Work item: Scan the data below for the string "lines". Copy every line where it appears.

Source material:
--- START ---
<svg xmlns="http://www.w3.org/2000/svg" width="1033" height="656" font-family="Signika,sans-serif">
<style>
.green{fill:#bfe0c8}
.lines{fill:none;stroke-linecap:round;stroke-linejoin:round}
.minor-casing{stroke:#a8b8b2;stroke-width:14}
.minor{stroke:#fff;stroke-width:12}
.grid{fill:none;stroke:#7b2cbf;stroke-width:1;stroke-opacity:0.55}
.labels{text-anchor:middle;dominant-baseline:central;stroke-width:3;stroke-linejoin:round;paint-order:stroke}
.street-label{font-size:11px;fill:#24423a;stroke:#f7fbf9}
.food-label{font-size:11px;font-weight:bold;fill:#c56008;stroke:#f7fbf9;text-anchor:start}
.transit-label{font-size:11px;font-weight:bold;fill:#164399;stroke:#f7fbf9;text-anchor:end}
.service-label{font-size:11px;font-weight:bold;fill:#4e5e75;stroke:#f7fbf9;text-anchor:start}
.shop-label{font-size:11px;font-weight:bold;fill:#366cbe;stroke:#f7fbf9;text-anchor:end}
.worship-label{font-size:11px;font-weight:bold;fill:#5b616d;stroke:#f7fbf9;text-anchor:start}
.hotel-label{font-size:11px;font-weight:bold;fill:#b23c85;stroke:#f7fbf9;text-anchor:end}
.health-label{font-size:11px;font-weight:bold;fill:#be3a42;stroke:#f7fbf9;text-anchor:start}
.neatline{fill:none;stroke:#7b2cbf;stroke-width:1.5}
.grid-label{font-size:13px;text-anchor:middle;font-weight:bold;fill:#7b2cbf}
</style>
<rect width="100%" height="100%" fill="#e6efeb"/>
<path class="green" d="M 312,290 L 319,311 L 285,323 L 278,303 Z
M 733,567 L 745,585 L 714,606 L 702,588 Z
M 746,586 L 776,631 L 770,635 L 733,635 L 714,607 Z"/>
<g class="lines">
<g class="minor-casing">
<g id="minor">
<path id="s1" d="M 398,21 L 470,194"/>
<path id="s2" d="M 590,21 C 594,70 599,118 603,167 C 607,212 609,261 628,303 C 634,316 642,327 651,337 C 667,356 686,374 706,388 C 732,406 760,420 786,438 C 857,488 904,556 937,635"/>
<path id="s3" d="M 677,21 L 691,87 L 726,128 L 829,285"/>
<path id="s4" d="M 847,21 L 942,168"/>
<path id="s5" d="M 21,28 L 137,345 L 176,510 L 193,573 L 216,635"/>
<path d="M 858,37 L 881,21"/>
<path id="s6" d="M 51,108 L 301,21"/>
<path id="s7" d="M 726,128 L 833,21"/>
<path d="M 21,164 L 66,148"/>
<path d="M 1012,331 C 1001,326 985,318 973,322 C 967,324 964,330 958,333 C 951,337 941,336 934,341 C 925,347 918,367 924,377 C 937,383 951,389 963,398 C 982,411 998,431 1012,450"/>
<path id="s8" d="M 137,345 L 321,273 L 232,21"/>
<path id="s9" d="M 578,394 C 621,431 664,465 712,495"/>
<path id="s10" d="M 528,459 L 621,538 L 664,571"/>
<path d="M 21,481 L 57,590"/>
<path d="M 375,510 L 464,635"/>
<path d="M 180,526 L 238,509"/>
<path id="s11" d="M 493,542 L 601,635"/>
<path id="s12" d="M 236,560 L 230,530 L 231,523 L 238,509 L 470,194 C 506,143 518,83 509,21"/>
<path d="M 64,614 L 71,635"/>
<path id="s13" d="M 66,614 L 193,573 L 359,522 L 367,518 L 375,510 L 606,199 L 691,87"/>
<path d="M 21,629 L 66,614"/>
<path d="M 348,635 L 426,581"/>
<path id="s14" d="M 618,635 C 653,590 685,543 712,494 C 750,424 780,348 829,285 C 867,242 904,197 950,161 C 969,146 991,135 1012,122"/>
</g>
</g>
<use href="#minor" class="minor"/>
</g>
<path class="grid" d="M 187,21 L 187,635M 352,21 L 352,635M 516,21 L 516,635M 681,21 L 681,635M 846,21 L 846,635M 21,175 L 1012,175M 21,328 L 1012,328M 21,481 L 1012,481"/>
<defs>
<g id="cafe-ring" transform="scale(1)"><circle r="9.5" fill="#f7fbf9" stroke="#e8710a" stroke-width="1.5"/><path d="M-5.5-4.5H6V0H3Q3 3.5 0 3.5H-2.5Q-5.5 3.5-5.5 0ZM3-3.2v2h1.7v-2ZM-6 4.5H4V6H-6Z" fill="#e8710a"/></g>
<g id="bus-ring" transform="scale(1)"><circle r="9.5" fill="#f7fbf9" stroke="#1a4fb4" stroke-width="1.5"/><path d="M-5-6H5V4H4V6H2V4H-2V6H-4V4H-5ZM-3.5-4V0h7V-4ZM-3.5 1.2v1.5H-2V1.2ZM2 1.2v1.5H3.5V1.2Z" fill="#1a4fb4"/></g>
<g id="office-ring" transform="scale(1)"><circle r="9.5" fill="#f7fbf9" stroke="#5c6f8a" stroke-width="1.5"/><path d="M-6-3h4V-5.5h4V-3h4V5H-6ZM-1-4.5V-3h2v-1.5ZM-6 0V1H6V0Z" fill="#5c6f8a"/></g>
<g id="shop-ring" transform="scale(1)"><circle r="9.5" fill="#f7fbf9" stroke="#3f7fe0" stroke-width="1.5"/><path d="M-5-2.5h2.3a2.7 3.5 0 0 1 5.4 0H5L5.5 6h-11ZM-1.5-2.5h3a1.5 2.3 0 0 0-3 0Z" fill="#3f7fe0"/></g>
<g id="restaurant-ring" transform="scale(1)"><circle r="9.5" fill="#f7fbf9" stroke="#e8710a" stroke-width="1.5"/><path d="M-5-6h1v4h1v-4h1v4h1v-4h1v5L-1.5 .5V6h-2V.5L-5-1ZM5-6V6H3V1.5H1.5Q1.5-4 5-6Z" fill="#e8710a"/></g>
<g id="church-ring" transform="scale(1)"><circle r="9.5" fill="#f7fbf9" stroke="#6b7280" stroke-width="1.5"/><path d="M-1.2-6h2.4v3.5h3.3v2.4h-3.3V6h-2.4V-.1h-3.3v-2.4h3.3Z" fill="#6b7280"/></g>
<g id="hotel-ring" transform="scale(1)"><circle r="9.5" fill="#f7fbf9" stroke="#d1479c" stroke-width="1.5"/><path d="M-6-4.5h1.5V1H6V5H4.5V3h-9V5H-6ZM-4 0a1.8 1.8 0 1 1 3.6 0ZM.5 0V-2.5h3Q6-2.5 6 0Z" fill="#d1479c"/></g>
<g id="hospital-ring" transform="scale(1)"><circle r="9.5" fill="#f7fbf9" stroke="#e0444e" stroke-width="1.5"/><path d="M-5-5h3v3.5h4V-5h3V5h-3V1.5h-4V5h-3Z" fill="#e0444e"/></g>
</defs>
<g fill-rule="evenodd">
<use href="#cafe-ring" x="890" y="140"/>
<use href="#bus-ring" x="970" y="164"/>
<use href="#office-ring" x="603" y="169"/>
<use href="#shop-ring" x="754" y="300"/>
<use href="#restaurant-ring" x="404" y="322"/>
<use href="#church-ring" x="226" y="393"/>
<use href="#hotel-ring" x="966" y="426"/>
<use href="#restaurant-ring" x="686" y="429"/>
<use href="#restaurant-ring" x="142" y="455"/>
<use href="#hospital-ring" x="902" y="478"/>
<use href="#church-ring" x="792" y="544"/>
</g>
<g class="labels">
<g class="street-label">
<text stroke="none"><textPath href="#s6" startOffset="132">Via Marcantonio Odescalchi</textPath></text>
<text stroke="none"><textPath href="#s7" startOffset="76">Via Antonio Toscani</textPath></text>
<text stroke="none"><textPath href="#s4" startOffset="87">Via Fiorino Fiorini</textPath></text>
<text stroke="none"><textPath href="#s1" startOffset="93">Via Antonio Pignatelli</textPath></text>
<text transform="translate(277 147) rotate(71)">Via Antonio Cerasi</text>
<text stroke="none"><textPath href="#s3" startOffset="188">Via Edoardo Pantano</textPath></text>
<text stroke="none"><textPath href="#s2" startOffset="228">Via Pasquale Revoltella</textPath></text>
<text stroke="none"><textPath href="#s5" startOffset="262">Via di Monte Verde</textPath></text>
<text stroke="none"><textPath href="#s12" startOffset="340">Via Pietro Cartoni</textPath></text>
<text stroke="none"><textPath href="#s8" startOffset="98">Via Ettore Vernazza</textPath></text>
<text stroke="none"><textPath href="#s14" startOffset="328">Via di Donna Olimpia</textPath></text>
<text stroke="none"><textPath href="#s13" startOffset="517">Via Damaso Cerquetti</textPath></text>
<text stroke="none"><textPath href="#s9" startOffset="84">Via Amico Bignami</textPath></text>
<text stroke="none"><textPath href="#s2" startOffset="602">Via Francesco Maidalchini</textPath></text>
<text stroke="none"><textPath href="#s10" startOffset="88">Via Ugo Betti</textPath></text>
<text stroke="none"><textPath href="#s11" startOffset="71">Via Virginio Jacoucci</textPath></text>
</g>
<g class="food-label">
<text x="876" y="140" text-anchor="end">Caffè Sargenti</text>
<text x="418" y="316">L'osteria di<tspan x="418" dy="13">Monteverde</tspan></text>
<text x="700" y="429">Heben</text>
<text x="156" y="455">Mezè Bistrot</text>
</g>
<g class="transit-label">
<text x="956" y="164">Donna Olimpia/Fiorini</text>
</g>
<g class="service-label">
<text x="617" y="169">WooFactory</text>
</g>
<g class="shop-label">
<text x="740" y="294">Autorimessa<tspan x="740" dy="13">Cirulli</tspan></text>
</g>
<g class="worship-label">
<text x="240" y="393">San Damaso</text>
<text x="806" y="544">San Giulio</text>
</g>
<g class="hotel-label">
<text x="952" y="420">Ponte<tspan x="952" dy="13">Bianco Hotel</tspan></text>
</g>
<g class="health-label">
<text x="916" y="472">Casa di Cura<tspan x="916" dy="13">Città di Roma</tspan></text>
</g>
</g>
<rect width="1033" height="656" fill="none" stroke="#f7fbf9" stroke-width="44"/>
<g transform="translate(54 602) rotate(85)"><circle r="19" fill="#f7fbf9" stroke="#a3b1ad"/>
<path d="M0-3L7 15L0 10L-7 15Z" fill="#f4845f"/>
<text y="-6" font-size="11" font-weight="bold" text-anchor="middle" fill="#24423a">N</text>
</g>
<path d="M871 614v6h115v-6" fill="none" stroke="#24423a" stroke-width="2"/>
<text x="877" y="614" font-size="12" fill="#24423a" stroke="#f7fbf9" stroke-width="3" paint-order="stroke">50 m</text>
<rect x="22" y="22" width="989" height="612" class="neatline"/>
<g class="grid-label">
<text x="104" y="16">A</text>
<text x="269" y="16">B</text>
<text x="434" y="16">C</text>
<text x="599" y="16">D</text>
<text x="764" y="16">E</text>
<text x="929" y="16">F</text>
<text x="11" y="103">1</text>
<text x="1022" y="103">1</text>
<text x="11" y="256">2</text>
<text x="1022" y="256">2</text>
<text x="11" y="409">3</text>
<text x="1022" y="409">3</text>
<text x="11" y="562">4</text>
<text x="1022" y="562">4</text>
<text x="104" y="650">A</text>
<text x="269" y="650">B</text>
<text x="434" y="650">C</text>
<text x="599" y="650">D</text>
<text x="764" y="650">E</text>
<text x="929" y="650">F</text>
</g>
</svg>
--- END ---
--- START ---
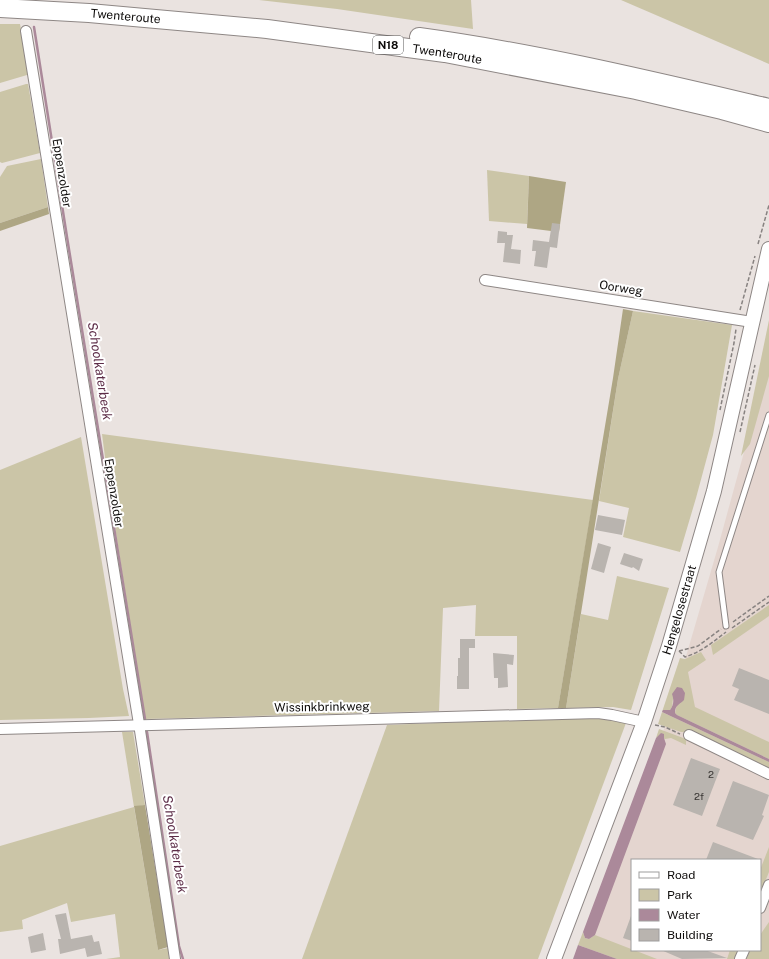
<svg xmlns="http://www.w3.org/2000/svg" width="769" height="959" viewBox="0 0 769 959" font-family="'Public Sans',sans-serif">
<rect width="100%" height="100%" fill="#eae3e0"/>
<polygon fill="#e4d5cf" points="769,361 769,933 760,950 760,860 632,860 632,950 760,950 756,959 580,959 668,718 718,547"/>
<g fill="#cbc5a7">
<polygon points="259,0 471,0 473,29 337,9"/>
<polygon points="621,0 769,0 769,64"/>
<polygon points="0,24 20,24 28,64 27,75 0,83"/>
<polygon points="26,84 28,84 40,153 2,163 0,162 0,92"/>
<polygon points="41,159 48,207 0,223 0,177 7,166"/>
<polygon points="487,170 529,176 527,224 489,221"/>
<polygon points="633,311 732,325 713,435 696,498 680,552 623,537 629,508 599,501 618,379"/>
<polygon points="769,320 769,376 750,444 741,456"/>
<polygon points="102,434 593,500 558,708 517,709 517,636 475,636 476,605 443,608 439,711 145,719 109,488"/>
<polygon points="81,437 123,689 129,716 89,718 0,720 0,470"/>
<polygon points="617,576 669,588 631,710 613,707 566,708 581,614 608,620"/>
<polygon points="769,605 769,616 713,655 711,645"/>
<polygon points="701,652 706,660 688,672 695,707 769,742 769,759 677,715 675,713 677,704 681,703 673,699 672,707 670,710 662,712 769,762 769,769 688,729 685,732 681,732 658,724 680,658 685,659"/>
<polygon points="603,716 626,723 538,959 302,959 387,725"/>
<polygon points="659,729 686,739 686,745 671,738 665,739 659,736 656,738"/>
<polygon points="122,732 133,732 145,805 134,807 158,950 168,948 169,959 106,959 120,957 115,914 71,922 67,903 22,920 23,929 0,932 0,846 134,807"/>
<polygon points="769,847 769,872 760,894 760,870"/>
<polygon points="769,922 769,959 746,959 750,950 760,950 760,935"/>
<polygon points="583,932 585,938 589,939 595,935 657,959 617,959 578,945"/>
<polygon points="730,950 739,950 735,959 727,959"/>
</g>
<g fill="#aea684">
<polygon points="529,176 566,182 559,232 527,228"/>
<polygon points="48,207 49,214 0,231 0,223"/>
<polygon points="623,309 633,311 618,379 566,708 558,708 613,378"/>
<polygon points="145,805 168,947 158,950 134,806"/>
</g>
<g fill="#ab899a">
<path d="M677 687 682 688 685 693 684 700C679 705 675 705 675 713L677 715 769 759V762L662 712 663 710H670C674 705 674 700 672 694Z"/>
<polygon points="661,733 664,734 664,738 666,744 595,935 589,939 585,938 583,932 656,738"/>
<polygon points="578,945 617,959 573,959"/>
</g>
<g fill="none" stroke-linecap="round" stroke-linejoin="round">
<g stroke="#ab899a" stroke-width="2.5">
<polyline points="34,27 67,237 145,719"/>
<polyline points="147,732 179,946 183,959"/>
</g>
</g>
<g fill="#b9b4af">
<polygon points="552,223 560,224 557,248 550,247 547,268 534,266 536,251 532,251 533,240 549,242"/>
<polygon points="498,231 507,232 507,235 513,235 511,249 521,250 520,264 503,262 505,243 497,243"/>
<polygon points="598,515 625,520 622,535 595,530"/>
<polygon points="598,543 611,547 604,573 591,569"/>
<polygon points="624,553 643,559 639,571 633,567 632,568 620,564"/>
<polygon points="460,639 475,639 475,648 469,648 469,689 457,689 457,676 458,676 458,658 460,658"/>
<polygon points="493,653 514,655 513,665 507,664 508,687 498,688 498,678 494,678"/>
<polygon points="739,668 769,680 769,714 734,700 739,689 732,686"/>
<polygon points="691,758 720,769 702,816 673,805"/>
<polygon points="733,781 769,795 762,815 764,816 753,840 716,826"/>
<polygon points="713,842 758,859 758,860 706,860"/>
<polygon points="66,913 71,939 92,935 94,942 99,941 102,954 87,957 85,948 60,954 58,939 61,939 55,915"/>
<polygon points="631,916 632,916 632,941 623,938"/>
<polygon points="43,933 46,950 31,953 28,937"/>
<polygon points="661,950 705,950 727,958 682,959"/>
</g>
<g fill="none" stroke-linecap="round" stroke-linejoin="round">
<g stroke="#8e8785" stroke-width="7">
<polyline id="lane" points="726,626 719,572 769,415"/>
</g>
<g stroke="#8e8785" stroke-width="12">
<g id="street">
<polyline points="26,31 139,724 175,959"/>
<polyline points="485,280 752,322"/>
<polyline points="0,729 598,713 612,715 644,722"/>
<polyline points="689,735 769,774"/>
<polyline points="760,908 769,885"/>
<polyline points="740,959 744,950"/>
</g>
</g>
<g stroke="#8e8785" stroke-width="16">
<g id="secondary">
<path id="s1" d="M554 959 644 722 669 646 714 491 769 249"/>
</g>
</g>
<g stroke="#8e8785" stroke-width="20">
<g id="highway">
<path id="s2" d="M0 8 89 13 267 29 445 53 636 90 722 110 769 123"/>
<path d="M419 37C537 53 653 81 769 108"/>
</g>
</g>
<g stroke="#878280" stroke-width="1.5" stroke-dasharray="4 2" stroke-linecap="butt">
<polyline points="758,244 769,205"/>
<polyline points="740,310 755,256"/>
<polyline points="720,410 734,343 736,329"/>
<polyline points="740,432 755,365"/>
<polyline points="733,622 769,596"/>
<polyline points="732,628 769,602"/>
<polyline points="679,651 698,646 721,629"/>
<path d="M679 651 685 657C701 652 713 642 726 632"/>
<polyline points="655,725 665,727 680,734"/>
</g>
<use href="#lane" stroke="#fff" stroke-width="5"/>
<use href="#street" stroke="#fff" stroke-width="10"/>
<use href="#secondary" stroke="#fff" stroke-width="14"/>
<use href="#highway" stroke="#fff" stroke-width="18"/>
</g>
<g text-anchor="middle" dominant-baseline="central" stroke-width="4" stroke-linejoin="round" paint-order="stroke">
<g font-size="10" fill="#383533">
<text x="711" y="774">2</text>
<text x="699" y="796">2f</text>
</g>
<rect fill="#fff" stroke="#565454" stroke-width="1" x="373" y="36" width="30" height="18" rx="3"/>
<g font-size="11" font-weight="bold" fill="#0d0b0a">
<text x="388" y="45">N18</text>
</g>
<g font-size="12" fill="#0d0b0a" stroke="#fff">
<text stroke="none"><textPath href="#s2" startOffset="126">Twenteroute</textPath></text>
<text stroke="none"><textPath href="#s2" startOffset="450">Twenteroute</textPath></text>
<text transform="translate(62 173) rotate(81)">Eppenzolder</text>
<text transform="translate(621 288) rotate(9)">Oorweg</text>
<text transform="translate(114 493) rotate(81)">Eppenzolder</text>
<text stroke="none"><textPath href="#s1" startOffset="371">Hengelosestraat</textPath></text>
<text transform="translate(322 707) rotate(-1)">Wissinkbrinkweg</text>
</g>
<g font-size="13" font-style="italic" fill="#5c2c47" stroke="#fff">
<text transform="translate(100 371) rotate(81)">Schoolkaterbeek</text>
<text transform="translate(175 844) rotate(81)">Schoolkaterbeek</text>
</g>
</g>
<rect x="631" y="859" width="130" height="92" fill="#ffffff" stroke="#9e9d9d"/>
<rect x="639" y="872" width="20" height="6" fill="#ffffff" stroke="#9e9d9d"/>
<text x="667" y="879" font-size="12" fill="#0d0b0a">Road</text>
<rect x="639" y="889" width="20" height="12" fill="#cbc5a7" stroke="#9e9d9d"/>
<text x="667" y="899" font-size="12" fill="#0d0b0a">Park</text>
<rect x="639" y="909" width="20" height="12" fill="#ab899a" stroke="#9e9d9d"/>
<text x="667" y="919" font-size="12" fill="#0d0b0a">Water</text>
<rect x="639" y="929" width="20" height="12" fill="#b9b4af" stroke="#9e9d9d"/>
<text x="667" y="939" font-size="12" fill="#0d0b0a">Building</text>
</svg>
--- END ---
Answer for the task:
.lines{fill:none;stroke-linecap:round;stroke-linejoin:round}
<g class="lines">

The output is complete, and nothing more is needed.